Exercise brief:
Transcribe all of the data exactly, leaving nothing out.

*** Extracted entries ***

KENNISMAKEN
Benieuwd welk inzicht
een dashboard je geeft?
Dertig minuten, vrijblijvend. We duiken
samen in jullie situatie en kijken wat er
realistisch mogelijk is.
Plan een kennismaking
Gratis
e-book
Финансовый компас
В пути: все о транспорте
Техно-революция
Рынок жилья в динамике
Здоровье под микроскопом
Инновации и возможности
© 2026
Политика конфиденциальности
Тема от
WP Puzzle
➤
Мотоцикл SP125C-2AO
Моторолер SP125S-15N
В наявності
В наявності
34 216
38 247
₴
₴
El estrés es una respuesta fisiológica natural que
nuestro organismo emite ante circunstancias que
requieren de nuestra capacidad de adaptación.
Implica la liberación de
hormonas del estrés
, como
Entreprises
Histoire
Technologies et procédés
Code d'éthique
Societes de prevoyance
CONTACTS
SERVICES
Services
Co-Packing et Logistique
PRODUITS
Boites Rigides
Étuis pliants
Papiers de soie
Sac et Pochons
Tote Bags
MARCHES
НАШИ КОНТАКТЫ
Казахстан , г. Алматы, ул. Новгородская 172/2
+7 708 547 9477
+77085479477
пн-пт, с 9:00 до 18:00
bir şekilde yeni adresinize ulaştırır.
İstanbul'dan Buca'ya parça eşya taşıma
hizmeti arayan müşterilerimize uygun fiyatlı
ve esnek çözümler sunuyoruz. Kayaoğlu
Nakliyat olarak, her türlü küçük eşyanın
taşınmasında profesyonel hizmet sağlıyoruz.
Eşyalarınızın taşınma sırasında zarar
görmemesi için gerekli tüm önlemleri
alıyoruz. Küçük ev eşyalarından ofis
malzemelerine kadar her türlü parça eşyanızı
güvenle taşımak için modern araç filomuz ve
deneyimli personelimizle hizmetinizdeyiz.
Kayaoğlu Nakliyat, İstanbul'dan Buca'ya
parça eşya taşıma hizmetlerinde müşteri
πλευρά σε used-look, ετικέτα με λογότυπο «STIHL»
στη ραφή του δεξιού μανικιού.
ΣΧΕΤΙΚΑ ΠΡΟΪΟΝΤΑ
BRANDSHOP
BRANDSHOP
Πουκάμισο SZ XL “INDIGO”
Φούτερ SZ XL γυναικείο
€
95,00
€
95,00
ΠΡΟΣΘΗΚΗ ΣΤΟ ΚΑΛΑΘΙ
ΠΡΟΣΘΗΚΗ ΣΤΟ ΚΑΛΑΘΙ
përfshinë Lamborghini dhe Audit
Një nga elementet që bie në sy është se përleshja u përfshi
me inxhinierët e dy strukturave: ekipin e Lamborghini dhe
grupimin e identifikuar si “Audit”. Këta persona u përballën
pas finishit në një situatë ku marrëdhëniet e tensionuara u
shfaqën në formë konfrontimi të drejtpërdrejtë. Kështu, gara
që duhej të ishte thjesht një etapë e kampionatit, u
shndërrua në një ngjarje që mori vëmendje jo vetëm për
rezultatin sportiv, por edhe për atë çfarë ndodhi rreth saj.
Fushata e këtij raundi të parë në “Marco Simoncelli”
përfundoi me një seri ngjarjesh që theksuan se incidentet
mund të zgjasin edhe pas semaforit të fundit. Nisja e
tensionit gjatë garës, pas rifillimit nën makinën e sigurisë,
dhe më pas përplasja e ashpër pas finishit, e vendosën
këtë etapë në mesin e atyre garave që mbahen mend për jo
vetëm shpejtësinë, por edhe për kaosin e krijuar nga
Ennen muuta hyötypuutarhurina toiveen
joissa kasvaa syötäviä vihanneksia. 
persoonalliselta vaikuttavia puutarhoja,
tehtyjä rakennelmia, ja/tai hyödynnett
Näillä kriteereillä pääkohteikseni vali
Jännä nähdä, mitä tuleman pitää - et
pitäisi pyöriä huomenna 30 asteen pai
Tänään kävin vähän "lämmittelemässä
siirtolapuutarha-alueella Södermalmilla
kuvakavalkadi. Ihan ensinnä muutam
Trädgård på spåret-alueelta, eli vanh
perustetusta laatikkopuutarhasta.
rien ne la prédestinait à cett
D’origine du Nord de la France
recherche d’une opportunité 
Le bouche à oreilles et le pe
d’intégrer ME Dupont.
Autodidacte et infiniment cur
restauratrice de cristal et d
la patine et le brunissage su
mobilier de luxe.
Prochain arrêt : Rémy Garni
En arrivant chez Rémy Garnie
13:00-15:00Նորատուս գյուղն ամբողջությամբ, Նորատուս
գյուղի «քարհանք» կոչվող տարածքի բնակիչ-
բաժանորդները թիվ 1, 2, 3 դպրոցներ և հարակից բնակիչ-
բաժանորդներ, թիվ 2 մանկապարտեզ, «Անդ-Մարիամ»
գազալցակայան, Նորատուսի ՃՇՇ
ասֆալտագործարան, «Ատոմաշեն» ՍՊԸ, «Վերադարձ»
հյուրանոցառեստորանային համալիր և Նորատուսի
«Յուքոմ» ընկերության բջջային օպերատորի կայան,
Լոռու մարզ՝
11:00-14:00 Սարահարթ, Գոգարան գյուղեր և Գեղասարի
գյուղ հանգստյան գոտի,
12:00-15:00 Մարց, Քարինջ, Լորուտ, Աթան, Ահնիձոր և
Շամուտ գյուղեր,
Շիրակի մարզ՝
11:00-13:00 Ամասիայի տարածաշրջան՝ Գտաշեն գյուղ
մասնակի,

*** End of Extracted entries ***

The completed task:
KENNISMAKEN
Benieuwd welk inzicht
een dashboard je geeft?
Dertig minuten, vrijblijvend. We duiken
samen in jullie situatie en kijken wat er
realistisch mogelijk is.
Plan een kennismaking
Gratis
e-book
Финансовый компас
В пути: все о транспорте
Техно-революция
Рынок жилья в динамике
Здоровье под микроскопом
Инновации и возможности
© 2026
Политика конфиденциальности
Тема от
WP Puzzle
➤
Мотоцикл SP125C-2AO
Моторолер SP125S-15N
В наявності
В наявності
34 216
38 247
₴
₴
El estrés es una respuesta fisiológica natural que
nuestro organismo emite ante circunstancias que
requieren de nuestra capacidad de adaptación.
Implica la liberación de
hormonas del estrés
, como
Entreprises
Histoire
Technologies et procédés
Code d'éthique
Societes de prevoyance
CONTACTS
SERVICES
Services
Co-Packing et Logistique
PRODUITS
Boites Rigides
Étuis pliants
Papiers de soie
Sac et Pochons
Tote Bags
MARCHES
НАШИ КОНТАКТЫ
Казахстан , г. Алматы, ул. Новгородская 172/2
+7 708 547 9477
+77085479477
пн-пт, с 9:00 до 18:00
bir şekilde yeni adresinize ulaştırır.
İstanbul'dan Buca'ya parça eşya taşıma
hizmeti arayan müşterilerimize uygun fiyatlı
ve esnek çözümler sunuyoruz. Kayaoğlu
Nakliyat olarak, her türlü küçük eşyanın
taşınmasında profesyonel hizmet sağlıyoruz.
Eşyalarınızın taşınma sırasında zarar
görmemesi için gerekli tüm önlemleri
alıyoruz. Küçük ev eşyalarından ofis
malzemelerine kadar her türlü parça eşyanızı
güvenle taşımak için modern araç filomuz ve
deneyimli personelimizle hizmetinizdeyiz.
Kayaoğlu Nakliyat, İstanbul'dan Buca'ya
parça eşya taşıma hizmetlerinde müşteri
πλευρά σε used-look, ετικέτα με λογότυπο «STIHL»
στη ραφή του δεξιού μανικιού.
ΣΧΕΤΙΚΑ ΠΡΟΪΟΝΤΑ
BRANDSHOP
BRANDSHOP
Πουκάμισο SZ XL “INDIGO”
Φούτερ SZ XL γυναικείο
€
95,00
€
95,00
ΠΡΟΣΘΗΚΗ ΣΤΟ ΚΑΛΑΘΙ
ΠΡΟΣΘΗΚΗ ΣΤΟ ΚΑΛΑΘΙ
përfshinë Lamborghini dhe Audit
Një nga elementet që bie në sy është se përleshja u përfshi
me inxhinierët e dy strukturave: ekipin e Lamborghini dhe
grupimin e identifikuar si “Audit”. Këta persona u përballën
pas finishit në një situatë ku marrëdhëniet e tensionuara u
shfaqën në formë konfrontimi të drejtpërdrejtë. Kështu, gara
që duhej të ishte thjesht një etapë e kampionatit, u
shndërrua në një ngjarje që mori vëmendje jo vetëm për
rezultatin sportiv, por edhe për atë çfarë ndodhi rreth saj.
Fushata e këtij raundi të parë në “Marco Simoncelli”
përfundoi me një seri ngjarjesh që theksuan se incidentet
mund të zgjasin edhe pas semaforit të fundit. Nisja e
tensionit gjatë garës, pas rifillimit nën makinën e sigurisë,
dhe më pas përplasja e ashpër pas finishit, e vendosën
këtë etapë në mesin e atyre garave që mbahen mend për jo
vetëm shpejtësinë, por edhe për kaosin e krijuar nga
Ennen muuta hyötypuutarhurina toiveen
joissa kasvaa syötäviä vihanneksia. 
persoonalliselta vaikuttavia puutarhoja,
tehtyjä rakennelmia, ja/tai hyödynnett
Näillä kriteereillä pääkohteikseni vali
Jännä nähdä, mitä tuleman pitää - et
pitäisi pyöriä huomenna 30 asteen pai
Tänään kävin vähän "lämmittelemässä
siirtolapuutarha-alueella Södermalmilla
kuvakavalkadi. Ihan ensinnä muutam
Trädgård på spåret-alueelta, eli vanh
perustetusta laatikkopuutarhasta.
rien ne la prédestinait à cett
D’origine du Nord de la France
recherche d’une opportunité 
Le bouche à oreilles et le pe
d’intégrer ME Dupont.
Autodidacte et infiniment cur
restauratrice de cristal et d
la patine et le brunissage su
mobilier de luxe.
Prochain arrêt : Rémy Garni
En arrivant chez Rémy Garnie
13:00-15:00Նորատուս գյուղն ամբողջությամբ, Նորատուս
գյուղի «քարհանք» կոչվող տարածքի բնակիչ-
բաժանորդները թիվ 1, 2, 3 դպրոցներ և հարակից բնակիչ-
բաժանորդներ, թիվ 2 մանկապարտեզ, «Անդ-Մարիամ»
գազալցակայան, Նորատուսի ՃՇՇ
ասֆալտագործարան, «Ատոմաշեն» ՍՊԸ, «Վերադարձ»
հյուրանոցառեստորանային համալիր և Նորատուսի
«Յուքոմ» ընկերության բջջային օպերատորի կայան,
Լոռու մարզ՝
11:00-14:00 Սարահարթ, Գոգարան գյուղեր և Գեղասարի
գյուղ հանգստյան գոտի,
12:00-15:00 Մարց, Քարինջ, Լորուտ, Աթան, Ահնիձոր և
Շամուտ գյուղեր,
Շիրակի մարզ՝
11:00-13:00 Ամասիայի տարածաշրջան՝ Գտաշեն գյուղ
մասնակի,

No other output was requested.